MEXICO CITY – A top police official who worked as Mexico's main liaison with Interpol was placed under house arrest as part of an investigation into leaks of information to drug cartels, prosecutors said Tuesday.
The arrest of Ricardo Gutierrez Vargas — who served as director for International Police Affairs and Interpol at the Federal Investigative Agency — was the latest blow to Mexico's police forces, which have seen a number of top officials linked to the nation's powerful and violent drug gangs.
The investigation that netted Gutierrez Vargas also resulted in the detention of several other federal police officials in recent weeks on suspicion of leaking information to traffickers.
An Interpol Web site identified Gutierrez Vargas as head of Interpol's Mexico National Central Bureau, or NCB.
The site said NCB officers are employed by their local countries' police forces rather than the Lyon, France-based Interpol General Secretariat.
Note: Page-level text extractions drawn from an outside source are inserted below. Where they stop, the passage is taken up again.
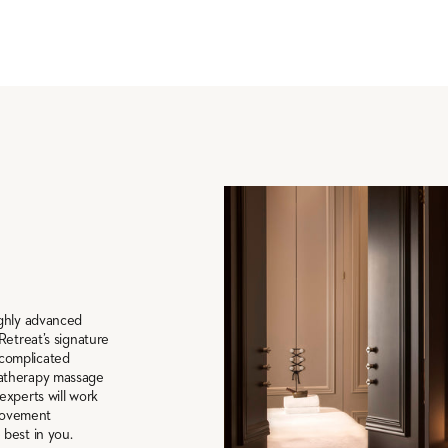
ighly advanced
Retreat’s signature
complicated
matherapy massage
experts will work
provement
best in you.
Officials at Interpol's offices in Lyon were not available Tuesday.
Interpol said "each NCB is connected to INTERPOL's secure police communications network I-24/7, which enables them to share crucial information on criminals and criminal activities 24 hours a day, seven days a week."
Officials in those offices have direct access to databases of information on suspected terrorists, wanted persons, fingerprints and DNA profiles, among others things, the agency said.
Earlier this month, Mexican prosecutors announced that Rodolfo de la Guardia Garcia, the No. 2 official at the Federal Investigative Agency from 2003-2005, was placed under house arrest for 40 days as investigators look into the possibility he leaked information to the Sinaloa cartel in return for monthly payments.
De la Guardia was elected to Interpol's executive committee in 2002 but was removed from that post by the Mexican government in 2004, the Interpol General Secretariat said in a statement at the time.
The detentions of both Gutierrez Vargas and De la Guardia are part of the Mexican government's "Operation Clean House," which is aimed at weeding out corruption that came to light after the January arrest of Alfredo Beltran Leyva, a reputed Sinaloa cartel lieutenant.
Former federal police commissioner Gerardo Garay and three other officials of the Public Safety Department were placed under house arrest earlier, though officials have not revealed the allegations against them.
In recent weeks, the Sinaloa cartel also has been linked to four Mexican military officers and one soldier, as well as five officials in the organized-crime unit of the attorney general's office, which oversees the agency that employed de la Guardia.
On Tuesday, prosecutors also announced the detention of a crusading former federal police official for questioning on possible links to organized crime.
The Attorney General's Office said former regional police coordinator Javier Herrera has been detained for 48 hours. No formal charges have been filed, and it was unclear if Herrera had a lawyer.
Herrera had openly accused top federal police officials of incompetence and mismanagement and has since been dismissed from his post.